With a broad array of non-financial companies clamoring for federal aid, Paulson said the Treasury would expand the roster of qualifying firms to include other insurers and specialty-finance companies, such as automobile lenders. “Both banks and non-banks may well need more capital,” Paulson said. Credit card giant American Express said it would reorganize as a bank holding company in order to qualify for low-interest, long-term loans from the Federal Reserve.
What the editorials said
It’s all too easy to “second-guess” the Bush administration’s bank-rescue efforts, said The Washington Post. Yes, the government can do more to get banks to start lending again. But congressional Democrats and other critics should remember that the rescue program is, by necessity, “an improvised approach to a financial panic.” There will be missteps and false starts. But Congress should give the plan a chance to work before pronouncing it a failure.
Waiting for proof of failure is a big risk to take, said The New York Times. Treasury’s response to the crisis has been ineffective because it doesn’t address the millions of home foreclosures that are at the root of this crisis. “The system won’t stabilize until housing prices stabilize, and banks won’t lend freely until losses on defaulting mortgages abate.” In some regions of the country, the Federal Deposit Insurance Corp. has slowed foreclosures by persuading banks to cut mortgage interest rates and lengthen loan maturities. It would take about $40 billion to extend this program nationwide. Compared to the bailout’s $700 billion price tag, that looks like a bargain.
What the columnists said
How much more bailout can the U.S. afford? asked Linda Bilmes in The Boston Globe. The national debt stands at a record $10.6 trillion, and with Congress now drafting yet another economic stimulus package, “more borrowing is on the way.” But the rest of the world may be tiring of taking our IOUs. “If the world’s appetite for U.S. Treasury bonds begins to wane,” painful spending cuts and tax hikes will be unavoidable.
Unfortunately, the federal government has no choice but to intervene more aggressively in the economy, said William Pesek in Bloomberg.com. Paulson earlier tried the “peashooter” approach, hoping new federal guarantees would spur the economy. But the stock market “is still sliding, U.S. consumers are worried, and world leaders are biting their nails.” Paulson was right to shift toward direct injections of capital. But with the crisis spreading faster than Washington can contain it, it’s far from clear that even this “bazooka” can stave off catastrophe.

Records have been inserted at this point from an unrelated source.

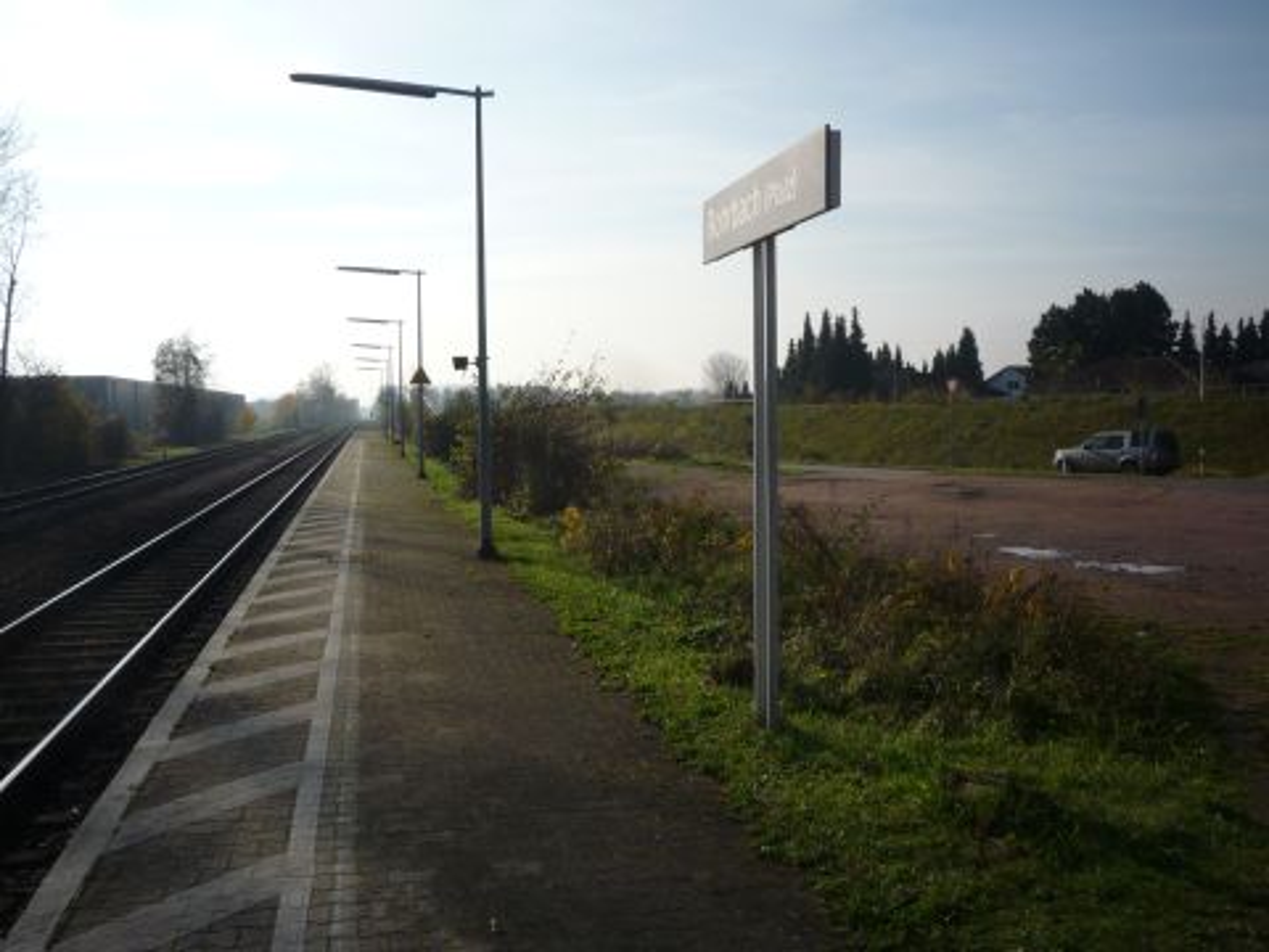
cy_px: 476
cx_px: 634
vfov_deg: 44.2
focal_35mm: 32
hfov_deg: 56.8
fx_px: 1173
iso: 100
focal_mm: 5.2
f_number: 5.6
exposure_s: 1/640
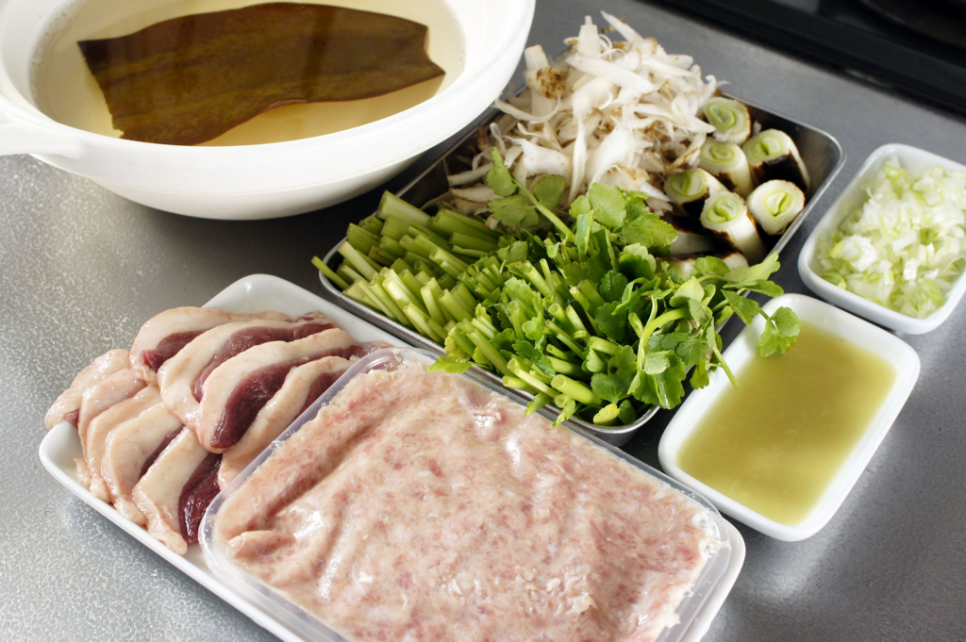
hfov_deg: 43.6
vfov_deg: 29.8
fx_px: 1206
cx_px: 483
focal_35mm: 45
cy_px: 321
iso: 800
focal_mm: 30
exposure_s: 1/40
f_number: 6.3
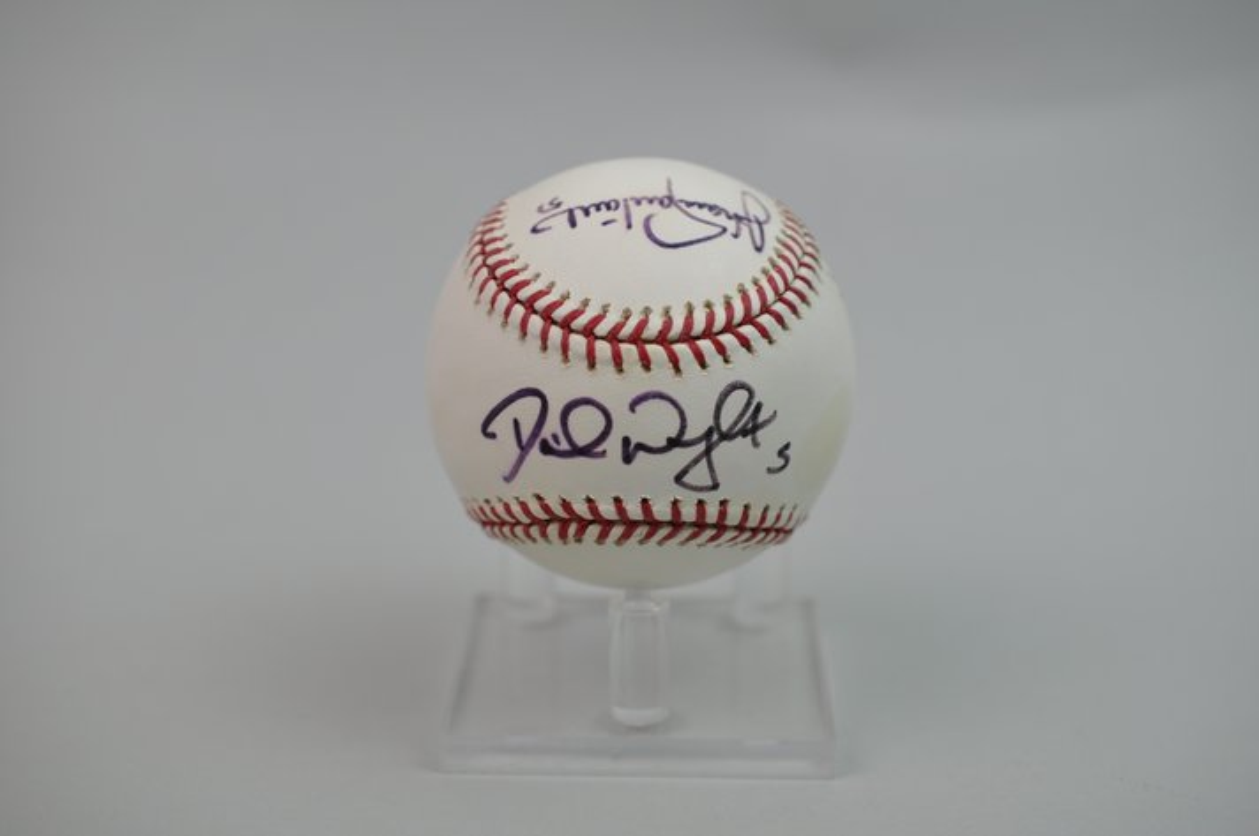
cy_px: 418
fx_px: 2096
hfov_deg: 33.4
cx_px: 630
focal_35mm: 60
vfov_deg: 22.6
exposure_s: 1/80
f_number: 4.5
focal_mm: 40
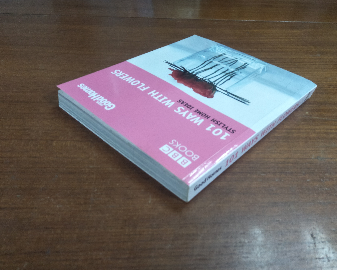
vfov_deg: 63.1
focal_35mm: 22
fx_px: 219
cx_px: 183
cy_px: 137
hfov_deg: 74.9
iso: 215
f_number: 2.2
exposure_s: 1/33
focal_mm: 3.46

It certainly can’t if the U.S. keeps handing out money to greedy “scavengers,” said financial strategist Barry Ritholtz in TheBigPicture.com. Paulson should know that “enormous amounts of taxpayer cash attract all manner of unsavory, undeserving characters.” Lobbyists for everyone from building contractors to boat financing companies are besieging Washington for a piece of the pie. “Never before has so much money been spent with so little oversight, controls, or transparency.”

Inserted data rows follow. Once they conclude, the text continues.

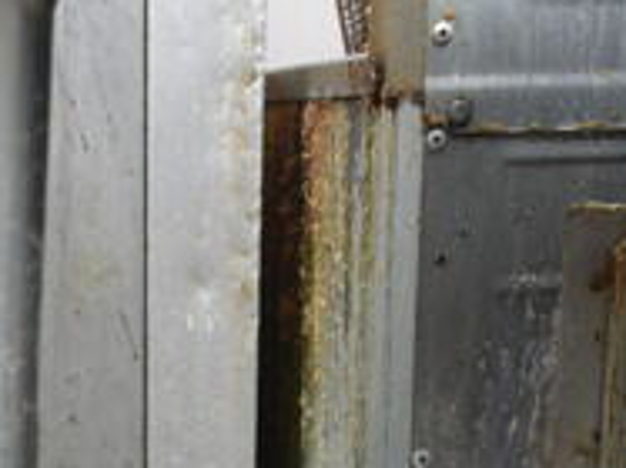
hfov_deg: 15.2
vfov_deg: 10.2
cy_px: 1118
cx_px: -23
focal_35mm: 127
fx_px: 2295
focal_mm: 18
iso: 100
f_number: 4.5
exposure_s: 1/80
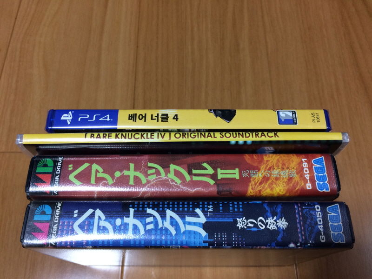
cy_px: 140
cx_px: 186
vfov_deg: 48.2
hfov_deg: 61.7
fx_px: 312
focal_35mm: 29
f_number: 2.2
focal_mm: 4.15
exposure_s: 1/30
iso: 100
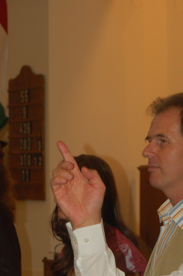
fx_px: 1070
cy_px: 273
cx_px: 116
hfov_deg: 9.8
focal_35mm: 140
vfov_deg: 14.4
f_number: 5.3
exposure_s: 1/60
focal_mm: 42
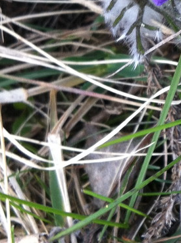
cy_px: 18
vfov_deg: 16.0
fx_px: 854
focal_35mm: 122
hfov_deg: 11.5
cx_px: 294
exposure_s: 1/120
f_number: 2.8
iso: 80
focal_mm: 3.85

Struggling mortgage guarantor Fannie Mae is likely next in line to renegotiate its bailout, said Zachary Goldfarb in The Washington Post. The firm this week reported a staggering $29 billion loss for the quarter ended Sept. 30, and Fannie Mae CEO Herbert Allison said it might need $100 billion more from the Treasury. Without additional aid, Allison warned, “the mission it was given by the government, to help revive the mortgage market, could be compromised.”